- _Data excerpts_

※ ※ ※

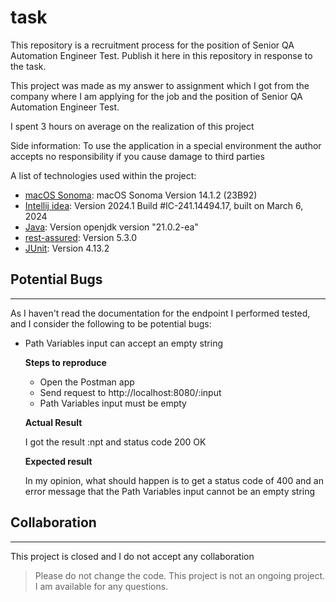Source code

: # task
This repository is a recruitment process for the position of Senior QA Automation Engineer Test. Publish it here in this repository in response to the task.

This project was made as my answer to assignment which I got from the company where I am applying for the job and the position of Senior QA Automation Engineer Test. 

I spent 3 hours on average on the realization of this project

Side information: To use the application in a special environment the author accepts no responsibility if you cause damage to third parties

  A list of technologies used within the project:
* [macOS Sonoma](https://support.apple.com/en-us/HT214032): macOS Sonoma Version 14.1.2 (23B92)
* [Intellij idea](https://www.jetbrains.com/idea/): Version 2024.1 Build #IC-241.14494.17, built on March 6, 2024
* [Java](https://www.java.com/en/): Version openjdk version "21.0.2-ea"
* [rest-assured](https://rest-assured.io/): Version 5.3.0 
* [JUnit](https://junit.org/): Version 4.13.2

## Potential Bugs
***
As I haven't read the documentation for the endpoint I performed tested, and I consider the following to be potential bugs:
     
* Path Variables input can accept an empty string

   __Steps to reproduce__
   * Open the Postman app 
   * Send request to http://localhost:8080/:input
   * Path Variables input must be empty
   
   __Actual Result__
   
   I got the result :npt and status code 200 OK
   
   __Expected result__
   
   In my opinion, what should happen is to get a status code of 400 and an error message that the Path Variables input cannot be an empty string

## Collaboration
***
This project is closed and I do not accept any collaboration
> Please do not change the code. 
> This project is not an ongoing project.
> I am available for any questions.
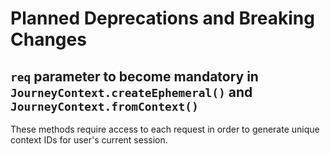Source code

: # Planned Deprecations and Breaking Changes

## `req` parameter to become mandatory in `JourneyContext.createEphemeral()` and `JourneyContext.fromContext()`

These methods require access to each request in order to generate unique context IDs for user's current session.
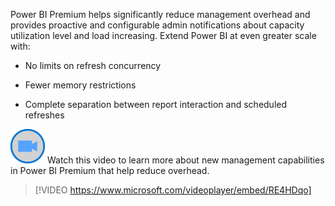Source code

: Power BI Premium helps significantly reduce management overhead and provides proactive and configurable admin notifications about capacity utilization level and load increasing.  Extend Power BI at even greater scale with:

- No limits on refresh concurrency

- Fewer memory restrictions

- Complete separation between report interaction and scheduled refreshes

![Icon indicating play video](../media/video-icon.png) Watch this video to learn more about new management capabilities in Power BI Premium that help reduce overhead.

>[!VIDEO https://www.microsoft.com/videoplayer/embed/RE4HDqo]

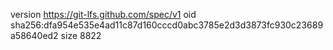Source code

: version https://git-lfs.github.com/spec/v1
oid sha256:dfa954e535e4ad11c87d160cccd0abc3785e2d3d3873fc930c23689a58640ed2
size 8822
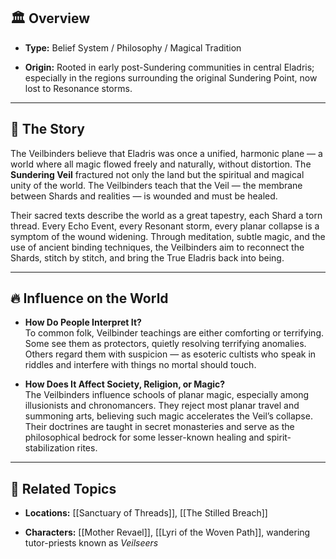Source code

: ## 🏛️ Overview

- **Type:** Belief System / Philosophy / Magical Tradition
    
- **Origin:** Rooted in early post-Sundering communities in central Eladris; especially in the regions surrounding the original Sundering Point, now lost to Resonance storms.
    

---

## 📖 The Story

The Veilbinders believe that Eladris was once a unified, harmonic plane — a world where all magic flowed freely and naturally, without distortion. The **Sundering Veil** fractured not only the land but the spiritual and magical unity of the world. The Veilbinders teach that the Veil — the membrane between Shards and realities — is wounded and must be healed.

Their sacred texts describe the world as a great tapestry, each Shard a torn thread. Every Echo Event, every Resonant storm, every planar collapse is a symptom of the wound widening. Through meditation, subtle magic, and the use of ancient binding techniques, the Veilbinders aim to reconnect the Shards, stitch by stitch, and bring the True Eladris back into being.

---

## 🔥 Influence on the World

- **How Do People Interpret It?**  
    To common folk, Veilbinder teachings are either comforting or terrifying. Some see them as protectors, quietly resolving terrifying anomalies. Others regard them with suspicion — as esoteric cultists who speak in riddles and interfere with things no mortal should touch.
    
- **How Does It Affect Society, Religion, or Magic?**  
    The Veilbinders influence schools of planar magic, especially among illusionists and chronomancers. They reject most planar travel and summoning arts, believing such magic accelerates the Veil’s collapse. Their doctrines are taught in secret monasteries and serve as the philosophical bedrock for some lesser-known healing and spirit-stabilization rites.
    

---

## 🔗 Related Topics

- **Locations:** [[Sanctuary of Threads]], [[The Stilled Breach]]
    
- **Characters:** [[Mother Revael]], [[Lyri of the Woven Path]], wandering tutor-priests known as _Veilseers_
    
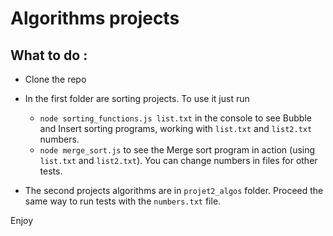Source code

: # Algorithms projects

## What to do :

- Clone the repo

- In the first folder are sorting projects. To use it just run

  - `node sorting_functions.js list.txt` in the console to see Bubble and Insert sorting programs, working with `list.txt` and `list2.txt` numbers.
  - `node merge_sort.js` to see the Merge sort program in action (using `list.txt` and `list2.txt`). You can change numbers in files for other tests.

- The second projects algorithms are in `projet2_algos` folder. Proceed the same way to run tests with the `numbers.txt` file.

Enjoy
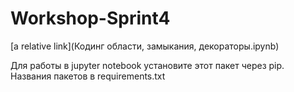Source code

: # Workshop-Sprint4

[a relative link](Кодинг области, замыкания, декораторы.ipynb) 

Для работы в jupyter notebook 
установите этот пакет через pip.
Названия пакетов в requirements.txt
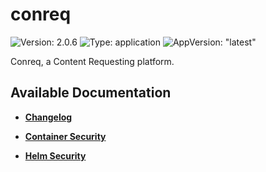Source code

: # conreq

![Version: 2.0.6](https://img.shields.io/badge/Version-2.0.6-informational?style=flat-square) ![Type: application](https://img.shields.io/badge/Type-application-informational?style=flat-square) ![AppVersion: "latest"](https://img.shields.io/badge/AppVersion-"latest"-informational?style=flat-square)

Conreq, a Content Requesting platform.

## Available Documentation

- [**Changelog**](CHANGELOG)

- [**Container Security**](container-security)

- [**Helm Security**](helm-security)

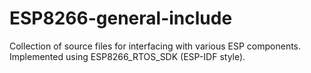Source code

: # ESP8266-general-include
Collection of source files for interfacing with various ESP components. 
Implemented using ESP8266_RTOS_SDK (ESP-IDF style).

※ ※ ※

- _Assignment_
Write out again, exactly, only the lines from the beginning of the material above to the line that holds "[Java](https://www.java.com/en/): Version openjdk", both ends included, and no pictures.

- _Result for this exercise_
Source code

: # task
This repository is a recruitment process for the position of Senior QA Automation Engineer Test. Publish it here in this repository in response to the task.

This project was made as my answer to assignment which I got from the company where I am applying for the job and the position of Senior QA Automation Engineer Test. 

I spent 3 hours on average on the realization of this project

Side information: To use the application in a special environment the author accepts no responsibility if you cause damage to third parties

  A list of technologies used within the project:
* [macOS Sonoma](https://support.apple.com/en-us/HT214032): macOS Sonoma Version 14.1.2 (23B92)
* [Intellij idea](https://www.jetbrains.com/idea/): Version 2024.1 Build #IC-241.14494.17, built on March 6, 2024
* [Java](https://www.java.com/en/): Version openjdk version "21.0.2-ea"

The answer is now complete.